Haley had just visited Honduras and Guatemala for the stated purpose of underscoring the United States’ strong ties to the two countries. She met with their presidents and civil leaders to highlight U.S. partnerships in the region that focus on anti-corruption and counternarcotic efforts. Discussion during the campus event veered to changes in U.S. policy toward Cuba under the Trump administration as well as concerns for Venezuela, which continues to suffer a humanitarian crisis under what many consider dictatorial rule.
“This is the year of the Americas so you’re going to see the United States put a lot of emphasis on our relationship with these countries, how we can strengthen them, how we can do things better, and it’s the right time to be doing this,” the ambassador told an at-capacity group of about 300 in the Graham Center.

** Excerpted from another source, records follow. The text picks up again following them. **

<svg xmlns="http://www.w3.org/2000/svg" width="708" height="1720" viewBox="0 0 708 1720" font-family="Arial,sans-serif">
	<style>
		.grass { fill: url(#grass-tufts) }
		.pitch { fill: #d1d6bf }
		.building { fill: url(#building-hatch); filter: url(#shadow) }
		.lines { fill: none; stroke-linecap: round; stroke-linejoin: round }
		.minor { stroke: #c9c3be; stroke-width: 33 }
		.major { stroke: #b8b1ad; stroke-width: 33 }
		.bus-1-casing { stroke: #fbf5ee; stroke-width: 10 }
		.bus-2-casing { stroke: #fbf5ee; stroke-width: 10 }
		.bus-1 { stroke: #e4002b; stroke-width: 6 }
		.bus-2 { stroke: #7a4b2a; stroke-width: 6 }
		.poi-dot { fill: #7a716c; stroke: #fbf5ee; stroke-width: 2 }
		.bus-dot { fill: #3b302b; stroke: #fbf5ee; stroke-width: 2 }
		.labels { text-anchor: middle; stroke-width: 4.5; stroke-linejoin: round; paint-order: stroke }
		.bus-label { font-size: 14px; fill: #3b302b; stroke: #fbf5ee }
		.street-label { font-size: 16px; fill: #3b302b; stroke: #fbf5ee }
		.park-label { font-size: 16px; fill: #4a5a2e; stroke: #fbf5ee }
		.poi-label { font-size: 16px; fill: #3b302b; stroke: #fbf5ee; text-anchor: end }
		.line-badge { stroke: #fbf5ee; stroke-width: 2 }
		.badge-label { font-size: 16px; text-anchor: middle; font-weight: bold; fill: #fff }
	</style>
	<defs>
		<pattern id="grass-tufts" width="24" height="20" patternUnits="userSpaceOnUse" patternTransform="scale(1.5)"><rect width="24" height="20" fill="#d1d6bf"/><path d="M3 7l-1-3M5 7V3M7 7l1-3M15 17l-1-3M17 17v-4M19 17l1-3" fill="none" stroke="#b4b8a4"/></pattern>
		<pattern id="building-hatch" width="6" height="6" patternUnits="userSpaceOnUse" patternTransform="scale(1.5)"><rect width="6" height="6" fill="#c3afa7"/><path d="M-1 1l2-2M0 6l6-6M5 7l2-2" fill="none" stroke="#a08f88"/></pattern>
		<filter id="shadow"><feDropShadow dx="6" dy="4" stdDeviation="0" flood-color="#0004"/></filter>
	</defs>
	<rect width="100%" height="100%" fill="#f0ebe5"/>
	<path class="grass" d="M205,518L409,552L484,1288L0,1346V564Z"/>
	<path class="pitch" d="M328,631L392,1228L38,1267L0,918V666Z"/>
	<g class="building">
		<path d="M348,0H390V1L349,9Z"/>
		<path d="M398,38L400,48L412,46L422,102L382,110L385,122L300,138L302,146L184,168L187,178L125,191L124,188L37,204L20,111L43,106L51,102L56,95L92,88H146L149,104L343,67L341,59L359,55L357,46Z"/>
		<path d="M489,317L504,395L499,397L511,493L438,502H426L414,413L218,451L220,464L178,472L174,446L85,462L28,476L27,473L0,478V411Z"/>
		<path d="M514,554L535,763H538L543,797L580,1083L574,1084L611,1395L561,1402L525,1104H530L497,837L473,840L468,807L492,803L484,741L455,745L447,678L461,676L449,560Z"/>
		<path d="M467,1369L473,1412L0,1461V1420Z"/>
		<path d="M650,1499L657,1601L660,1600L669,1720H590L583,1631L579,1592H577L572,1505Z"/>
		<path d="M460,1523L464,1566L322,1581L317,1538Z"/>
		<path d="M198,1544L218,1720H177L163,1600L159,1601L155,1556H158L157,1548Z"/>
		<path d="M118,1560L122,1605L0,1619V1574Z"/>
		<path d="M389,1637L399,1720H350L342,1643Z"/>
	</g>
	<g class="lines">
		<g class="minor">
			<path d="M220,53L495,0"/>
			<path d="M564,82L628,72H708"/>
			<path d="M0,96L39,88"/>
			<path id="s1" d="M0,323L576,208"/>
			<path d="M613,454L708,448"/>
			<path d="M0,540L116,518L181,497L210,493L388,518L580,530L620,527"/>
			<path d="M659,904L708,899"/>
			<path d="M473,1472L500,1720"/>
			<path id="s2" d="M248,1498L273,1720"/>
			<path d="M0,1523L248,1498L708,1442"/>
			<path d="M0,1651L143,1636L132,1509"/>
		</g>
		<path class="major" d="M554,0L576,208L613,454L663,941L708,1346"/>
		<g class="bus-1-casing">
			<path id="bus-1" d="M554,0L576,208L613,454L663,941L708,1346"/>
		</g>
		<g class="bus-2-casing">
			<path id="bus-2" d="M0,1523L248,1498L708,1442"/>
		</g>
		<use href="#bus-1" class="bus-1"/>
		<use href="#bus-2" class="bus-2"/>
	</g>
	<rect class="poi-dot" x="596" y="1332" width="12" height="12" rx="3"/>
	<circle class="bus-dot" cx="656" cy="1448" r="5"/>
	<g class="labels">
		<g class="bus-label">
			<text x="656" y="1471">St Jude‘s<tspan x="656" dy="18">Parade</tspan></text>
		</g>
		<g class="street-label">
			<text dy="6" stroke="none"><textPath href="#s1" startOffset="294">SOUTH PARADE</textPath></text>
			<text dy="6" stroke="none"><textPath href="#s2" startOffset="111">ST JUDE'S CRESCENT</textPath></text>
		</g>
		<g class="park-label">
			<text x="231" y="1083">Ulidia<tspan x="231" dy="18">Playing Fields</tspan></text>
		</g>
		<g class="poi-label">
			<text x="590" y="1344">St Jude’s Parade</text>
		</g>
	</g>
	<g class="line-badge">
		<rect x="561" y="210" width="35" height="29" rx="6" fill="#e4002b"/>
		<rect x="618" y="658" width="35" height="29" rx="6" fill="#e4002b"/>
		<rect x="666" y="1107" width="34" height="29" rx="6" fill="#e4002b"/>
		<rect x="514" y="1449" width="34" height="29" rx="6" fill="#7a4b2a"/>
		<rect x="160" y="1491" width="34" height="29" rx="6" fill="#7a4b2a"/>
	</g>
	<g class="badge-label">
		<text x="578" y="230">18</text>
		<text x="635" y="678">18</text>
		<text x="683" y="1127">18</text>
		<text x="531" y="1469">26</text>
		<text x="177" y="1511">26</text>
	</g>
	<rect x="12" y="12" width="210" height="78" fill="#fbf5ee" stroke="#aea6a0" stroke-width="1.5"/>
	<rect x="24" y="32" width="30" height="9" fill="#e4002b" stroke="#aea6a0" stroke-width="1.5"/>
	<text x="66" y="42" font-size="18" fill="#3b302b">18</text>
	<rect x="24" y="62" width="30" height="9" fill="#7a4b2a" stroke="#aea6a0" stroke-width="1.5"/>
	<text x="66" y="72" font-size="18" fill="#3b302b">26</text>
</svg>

Among those in the audience: the family of two Brothers to the Rescue pilots shot down 22 years ago by Castro’s military, a Cuban dissident who happened to be visiting Miami from the island, the president of the grassroots Independent Venezuelan-American Citizens and FIU students.
Two-time FIU alumna Congresswoman Ileana Ros-Lehtinen recognized the home crowd. “This is an audience of people who have, first, been victimized by the Castro regime, been victimized by the Maduro regime. They understand what it is to lose one’s homeland to authoritarian rule.”

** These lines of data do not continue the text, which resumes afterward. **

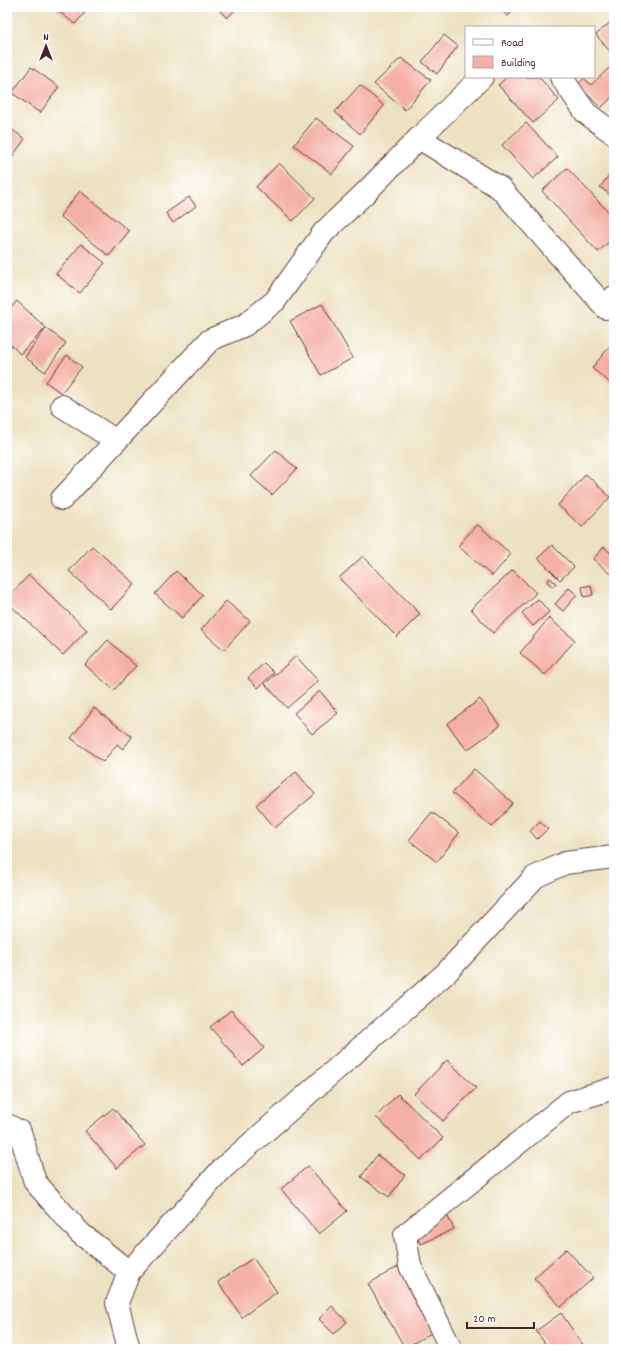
<svg xmlns="http://www.w3.org/2000/svg" width="621" height="1356" font-family="Dekko,sans-serif">
  <style>
    .building { fill: #f5b0a5 }
    .lines { fill: none; stroke-linecap: round; stroke-linejoin: round }
    .minor-casing { stroke: #623c41; stroke-width: 24 }
    .minor { stroke: #fff; stroke-width: 22 }
  </style>
  <rect width="100%" height="100%" fill="#fff"/>
  <filter id="ink" filterUnits="userSpaceOnUse"><feTurbulence type="fractalNoise" baseFrequency=".025" numOctaves="2"/><feDisplacementMap in="SourceGraphic" scale="8" xChannelSelector="R" yChannelSelector="G"/><feConvolveMatrix kernelMatrix="1 2 1 2 8 2 1 2 1" color-interpolation-filters="sRGB"/></filter>
  <filter id="wash" filterUnits="userSpaceOnUse"><feTurbulence type="fractalNoise" baseFrequency=".012" numOctaves="4" result="noise"/><feDisplacementMap in="SourceGraphic" scale="16" xChannelSelector="R" yChannelSelector="G"/><feGaussianBlur stdDeviation="0.9" result="paint"/><feColorMatrix in="noise" values="0 0 0 0 0 0 0 0 0 0 0 0 0 0 0 0 0 1.4 0 .05"/><feComposite in="paint" operator="in"/></filter>
  <g filter="url(#wash)">
    <rect width="100%" height="100%" fill="#ece1c0"/>
    <g id="blocks">
      <g class="building">
        <polygon points="53,7 90,7 75,24"/>
        <polygon points="216,7 238,7 227,18"/>
        <polygon points="498,7 516,7 508,16"/>
        <polygon points="614,19 614,56 596,35"/>
        <polygon points="444,35 458,46 437,74 422,62"/>
        <polygon points="401,58 431,80 405,110 374,84"/>
        <polygon points="31,67 59,87 40,113 12,93"/>
        <polygon points="609,68 614,73 614,95 601,108 578,85 584,78 591,85"/>
        <polygon points="507,77 539,77 559,100 533,123 498,85"/>
        <polygon points="360,85 384,106 360,134 335,112"/>
        <polygon points="316,118 354,146 332,174 294,145"/>
        <polygon points="526,123 558,157 533,179 502,145"/>
        <polygon points="7,126 25,139 7,164"/>
        <polygon points="279,163 315,198 293,221 256,187"/>
        <polygon points="567,168 614,218 614,237 598,252 542,191"/>
        <polygon points="614,169 614,198 600,187"/>
        <polygon points="80,191 129,231 109,256 60,216"/>
        <polygon points="189,197 196,206 173,223 166,213"/>
        <polygon points="81,244 105,263 80,293 56,274"/>
        <polygon points="17,301 46,328 20,354 7,341 7,312"/>
        <polygon points="322,304 353,358 321,375 290,321"/>
        <polygon points="46,328 66,343 45,372 25,357"/>
        <polygon points="614,341 614,386 592,368"/>
        <polygon points="67,355 82,367 61,393 46,382"/>
        <polygon points="276,450 297,469 272,495 251,476"/>
        <polygon points="586,474 610,497 582,527 558,505"/>
        <polygon points="477,524 511,554 492,576 458,546"/>
        <polygon points="552,545 574,567 560,580 538,558"/>
        <polygon points="92,546 135,584 111,609 69,571"/>
        <polygon points="604,547 614,556 614,569 610,574 593,559"/>
        <polygon points="363,556 420,614 397,637 339,578"/>
        <polygon points="513,570 536,593 493,633 471,609"/>
        <polygon points="176,571 203,595 182,618 155,594"/>
        <polygon points="29,575 87,630 63,655 7,602 7,598"/>
        <polygon points="550,578 556,583 553,587 547,582"/>
        <polygon points="591,585 593,595 584,597 582,587"/>
        <polygon points="569,588 577,595 563,611 555,604"/>
        <polygon points="538,599 549,612 533,626 522,613"/>
        <polygon points="226,601 250,621 224,650 201,630"/>
        <polygon points="549,618 575,640 545,675 520,653"/>
        <polygon points="108,640 136,666 114,690 85,665"/>
        <polygon points="296,656 318,681 287,708 265,684"/>
        <polygon points="264,663 274,673 258,688 248,678"/>
        <polygon points="320,691 338,713 312,734 294,713"/>
        <polygon points="480,699 500,726 467,750 447,724"/>
        <polygon points="94,708 132,737 123,749 117,744 103,762 71,738"/>
        <polygon points="474,769 513,803 492,827 452,793"/>
        <polygon points="296,772 315,794 275,828 256,805"/>
        <polygon points="432,812 459,833 437,862 409,840"/>
        <polygon points="540,821 548,829 537,839 530,831"/>
        <polygon points="231,1010 264,1048 243,1066 210,1027"/>
        <polygon points="447,1060 476,1088 443,1121 414,1094"/>
        <polygon points="398,1094 443,1138 421,1160 376,1117"/>
        <polygon points="113,1108 145,1145 117,1168 85,1131"/>
        <polygon points="377,1155 405,1175 389,1197 361,1177"/>
        <polygon points="308,1166 347,1211 319,1234 281,1189"/>
        <polygon points="447,1215 454,1229 421,1244 414,1231"/>
        <polygon points="566,1249 593,1278 561,1307 534,1278"/>
        <polygon points="253,1258 277,1292 242,1317 218,1282"/>
        <polygon points="401,1265 438,1329 405,1348 368,1284"/>
        <polygon points="332,1306 347,1322 334,1334 319,1319"/>
        <polygon points="561,1313 585,1348 583,1349 549,1349 536,1331"/>
      </g>
    </g>
  </g>
  <g filter="url(#ink)">
    <use href="#blocks" fill-opacity="0" stroke="#623c41" stroke-width="1"/>
    <g class="lines">
      <g class="minor-casing">
        <g id="minor">
          <polyline points="561,77 586,113 614,134"/>
          <polyline points="419,138 500,188 606,308 614,297"/>
          <polyline points="62,406 115,440"/>
          <polyline points="62,499 210,340 245,325 275,301 324,232 365,193 419,138 482,77"/>
          <polyline points="7,1125 20,1132 35,1182 80,1233 129,1272"/>
          <polyline points="129,1349 117,1303 129,1272 222,1169 446,973 535,877 565,863 614,857"/>
          <polyline points="451,1349 410,1266 405,1235 569,1102 614,1088"/>
        </g>
      </g>
      <use href="#minor" class="minor"/>
    </g>
  </g>
  <rect width="621" height="1356" fill="none" stroke="#fff" stroke-width="24"/>
  <rect x="465" y="26" width="130" height="52" fill="#ffffff" stroke="#b7a5aa"/>
  <rect x="473" y="39" width="20" height="6" fill="#ffffff" stroke="#b7a5aa"/>
  <text x="501" y="46" font-size="12" fill="#4a1f2b">Road</text>
  <rect x="473" y="56" width="20" height="12" fill="#f5b0a5" stroke="#b7a5aa"/>
  <text x="501" y="66" font-size="12" fill="#4a1f2b">Building</text>
  <g transform="translate(46 46)" stroke="#ffffff" stroke-width="3" paint-order="stroke">
  <path d="M0-3L7 15L0 10L-7 15Z" fill="#4a1f2b"/>
  <text y="-6" font-size="11" font-weight="bold" text-anchor="middle" fill="#4a1f2b">N</text>
  </g>
  <path d="M467 1322v6h67v-6" fill="none" stroke="#4a1f2b" stroke-width="2"/>
  <text x="473" y="1322" font-size="12" fill="#4a1f2b" stroke="#ffffff" stroke-width="3" paint-order="stroke">20 m</text>
</svg>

Political science major Gabriella Gonzalez, a sophomore in the Honors College, had a chance to ask Haley and the panel about the so-called global gag rule that withholds American aid from health organizations worldwide that provide or even discuss abortion in family planning. She appreciated the opportunity to participate in the event but came away with mixed feelings.
“It was absolutely amazing to get the perspective not only from the members of Congress but a direct link to the administration,” said Gonzalez, a Cuban immigrant who arrived in the United States on a raft when she was 7 years old.

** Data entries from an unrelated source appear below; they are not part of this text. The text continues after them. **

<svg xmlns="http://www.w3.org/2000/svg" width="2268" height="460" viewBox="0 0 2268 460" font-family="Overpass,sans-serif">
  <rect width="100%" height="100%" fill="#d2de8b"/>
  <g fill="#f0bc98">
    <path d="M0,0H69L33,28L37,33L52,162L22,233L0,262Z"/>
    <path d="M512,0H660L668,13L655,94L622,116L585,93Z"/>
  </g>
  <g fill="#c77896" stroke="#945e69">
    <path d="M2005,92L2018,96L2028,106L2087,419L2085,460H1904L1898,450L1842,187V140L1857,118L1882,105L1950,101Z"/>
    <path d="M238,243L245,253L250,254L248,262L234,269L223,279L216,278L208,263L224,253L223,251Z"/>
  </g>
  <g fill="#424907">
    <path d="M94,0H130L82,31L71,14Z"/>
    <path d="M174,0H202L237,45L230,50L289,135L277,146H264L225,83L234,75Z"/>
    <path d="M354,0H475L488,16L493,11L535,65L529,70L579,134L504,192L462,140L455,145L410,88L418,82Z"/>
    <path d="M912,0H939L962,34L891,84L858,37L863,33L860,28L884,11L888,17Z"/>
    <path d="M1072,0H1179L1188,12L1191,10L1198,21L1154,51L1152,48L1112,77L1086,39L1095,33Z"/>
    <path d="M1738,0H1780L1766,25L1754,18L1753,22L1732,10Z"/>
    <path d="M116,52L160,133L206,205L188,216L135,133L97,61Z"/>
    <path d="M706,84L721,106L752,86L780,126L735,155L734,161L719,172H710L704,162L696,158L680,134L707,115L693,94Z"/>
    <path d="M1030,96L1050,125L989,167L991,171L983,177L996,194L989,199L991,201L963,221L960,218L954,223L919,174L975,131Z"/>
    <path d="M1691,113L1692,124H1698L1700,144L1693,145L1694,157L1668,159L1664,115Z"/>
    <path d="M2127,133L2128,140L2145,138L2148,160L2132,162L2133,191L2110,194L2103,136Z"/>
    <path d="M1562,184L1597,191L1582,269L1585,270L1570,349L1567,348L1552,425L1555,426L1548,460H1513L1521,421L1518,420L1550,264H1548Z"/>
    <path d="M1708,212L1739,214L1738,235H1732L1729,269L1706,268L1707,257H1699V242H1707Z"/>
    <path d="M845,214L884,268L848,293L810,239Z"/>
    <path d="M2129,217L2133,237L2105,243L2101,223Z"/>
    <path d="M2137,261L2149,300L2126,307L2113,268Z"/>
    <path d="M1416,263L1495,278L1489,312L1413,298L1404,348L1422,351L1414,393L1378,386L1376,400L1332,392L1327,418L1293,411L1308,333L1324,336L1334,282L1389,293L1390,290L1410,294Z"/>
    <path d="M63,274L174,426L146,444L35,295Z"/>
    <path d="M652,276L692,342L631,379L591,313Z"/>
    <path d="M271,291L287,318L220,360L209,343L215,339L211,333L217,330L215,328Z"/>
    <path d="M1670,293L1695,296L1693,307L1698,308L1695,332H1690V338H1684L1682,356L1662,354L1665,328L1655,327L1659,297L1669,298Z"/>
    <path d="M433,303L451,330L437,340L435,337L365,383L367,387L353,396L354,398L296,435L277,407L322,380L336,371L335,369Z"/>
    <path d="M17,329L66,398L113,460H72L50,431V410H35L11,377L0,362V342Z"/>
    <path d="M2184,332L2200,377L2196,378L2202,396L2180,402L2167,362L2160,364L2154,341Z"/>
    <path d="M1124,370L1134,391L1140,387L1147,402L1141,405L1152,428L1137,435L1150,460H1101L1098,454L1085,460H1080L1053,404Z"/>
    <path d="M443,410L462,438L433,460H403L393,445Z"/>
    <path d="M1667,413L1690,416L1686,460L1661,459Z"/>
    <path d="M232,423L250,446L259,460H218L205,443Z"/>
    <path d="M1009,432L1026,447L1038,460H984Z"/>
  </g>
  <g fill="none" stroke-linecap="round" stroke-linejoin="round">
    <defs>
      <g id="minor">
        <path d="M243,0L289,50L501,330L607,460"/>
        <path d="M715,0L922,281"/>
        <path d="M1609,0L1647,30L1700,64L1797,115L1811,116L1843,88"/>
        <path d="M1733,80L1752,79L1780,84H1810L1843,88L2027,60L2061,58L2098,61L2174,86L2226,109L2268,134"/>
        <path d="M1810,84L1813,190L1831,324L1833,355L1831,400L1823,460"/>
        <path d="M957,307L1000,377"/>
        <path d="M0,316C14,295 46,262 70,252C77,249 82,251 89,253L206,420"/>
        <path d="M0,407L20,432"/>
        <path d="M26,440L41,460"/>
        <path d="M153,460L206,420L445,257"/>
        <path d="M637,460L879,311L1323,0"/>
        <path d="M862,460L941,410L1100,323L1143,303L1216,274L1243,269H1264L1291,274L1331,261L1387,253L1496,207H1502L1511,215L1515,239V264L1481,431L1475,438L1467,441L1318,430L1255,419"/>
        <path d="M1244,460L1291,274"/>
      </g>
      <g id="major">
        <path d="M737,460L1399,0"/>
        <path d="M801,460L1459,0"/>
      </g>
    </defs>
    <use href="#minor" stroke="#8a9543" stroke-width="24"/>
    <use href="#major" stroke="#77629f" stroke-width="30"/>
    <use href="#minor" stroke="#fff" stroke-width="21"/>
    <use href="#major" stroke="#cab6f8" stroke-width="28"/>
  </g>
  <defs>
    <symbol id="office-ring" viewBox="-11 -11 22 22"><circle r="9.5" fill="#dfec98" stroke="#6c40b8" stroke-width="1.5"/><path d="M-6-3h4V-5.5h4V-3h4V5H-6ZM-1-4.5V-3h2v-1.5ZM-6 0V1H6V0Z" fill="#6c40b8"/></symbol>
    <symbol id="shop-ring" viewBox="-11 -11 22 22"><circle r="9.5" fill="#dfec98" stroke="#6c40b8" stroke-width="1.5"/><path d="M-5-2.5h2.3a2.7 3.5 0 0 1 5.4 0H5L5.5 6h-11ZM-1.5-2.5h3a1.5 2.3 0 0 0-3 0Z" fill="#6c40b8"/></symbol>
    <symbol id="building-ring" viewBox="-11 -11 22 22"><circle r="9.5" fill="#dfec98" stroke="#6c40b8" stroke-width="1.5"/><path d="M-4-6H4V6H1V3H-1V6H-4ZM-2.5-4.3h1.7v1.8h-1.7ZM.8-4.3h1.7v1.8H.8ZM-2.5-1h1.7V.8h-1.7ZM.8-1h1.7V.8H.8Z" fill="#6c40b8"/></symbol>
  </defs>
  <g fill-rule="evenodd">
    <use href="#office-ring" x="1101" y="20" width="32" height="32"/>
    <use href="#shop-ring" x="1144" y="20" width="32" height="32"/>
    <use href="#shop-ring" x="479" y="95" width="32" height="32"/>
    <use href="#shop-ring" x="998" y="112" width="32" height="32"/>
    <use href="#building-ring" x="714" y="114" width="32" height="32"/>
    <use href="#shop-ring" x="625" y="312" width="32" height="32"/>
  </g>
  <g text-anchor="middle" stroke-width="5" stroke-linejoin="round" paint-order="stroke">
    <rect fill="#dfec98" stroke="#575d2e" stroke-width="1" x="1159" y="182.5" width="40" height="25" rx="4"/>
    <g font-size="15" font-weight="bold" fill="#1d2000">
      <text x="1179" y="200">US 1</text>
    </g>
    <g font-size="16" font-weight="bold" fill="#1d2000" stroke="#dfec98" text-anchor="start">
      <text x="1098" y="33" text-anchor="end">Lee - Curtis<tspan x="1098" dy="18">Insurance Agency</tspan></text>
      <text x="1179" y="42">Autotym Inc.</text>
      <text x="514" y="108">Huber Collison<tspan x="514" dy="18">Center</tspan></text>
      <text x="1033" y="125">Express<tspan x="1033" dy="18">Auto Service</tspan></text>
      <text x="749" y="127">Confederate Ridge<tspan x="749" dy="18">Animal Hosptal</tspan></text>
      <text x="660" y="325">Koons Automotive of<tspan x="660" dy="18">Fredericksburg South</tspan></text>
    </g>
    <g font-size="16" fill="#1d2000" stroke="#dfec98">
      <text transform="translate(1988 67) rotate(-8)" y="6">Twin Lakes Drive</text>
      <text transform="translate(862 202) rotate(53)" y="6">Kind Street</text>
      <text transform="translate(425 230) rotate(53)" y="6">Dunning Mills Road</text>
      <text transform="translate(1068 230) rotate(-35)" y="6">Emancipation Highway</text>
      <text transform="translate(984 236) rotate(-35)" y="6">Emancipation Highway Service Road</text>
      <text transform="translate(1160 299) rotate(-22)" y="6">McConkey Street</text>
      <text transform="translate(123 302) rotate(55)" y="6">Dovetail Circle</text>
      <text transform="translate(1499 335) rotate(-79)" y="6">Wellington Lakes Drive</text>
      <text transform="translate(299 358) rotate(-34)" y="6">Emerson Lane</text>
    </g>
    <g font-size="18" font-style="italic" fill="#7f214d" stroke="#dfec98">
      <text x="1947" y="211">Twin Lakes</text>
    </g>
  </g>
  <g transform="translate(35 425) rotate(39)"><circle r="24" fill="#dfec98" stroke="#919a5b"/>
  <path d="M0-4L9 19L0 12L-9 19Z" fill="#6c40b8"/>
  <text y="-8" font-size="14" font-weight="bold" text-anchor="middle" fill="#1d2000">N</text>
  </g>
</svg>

“I know there is a lot of emphasis on the military aspects, especially with the narco-trafficking that’s going on, and of course that’s important, but I generally feel that sometimes the humanitarian part gets a slide. If you want to stand up there and say you stand with the people, you can’t neglect the humanitarian aid.”
Professor Brian Fonseca, an expert on Latin America and director of FIU’s Jack D. Gordon Institute for Public Policy, said he would have preferred a bipartisan conversation to the one-sided approach on display—all the panelists are Republicans—but he appreciated that Haley is placing attention on Latin America.
“The thing that stuck out to me, on the first-year anniversary of this administration, to see the U.S. ambassador to the United Nations take a serious interest in the region is a good thing.”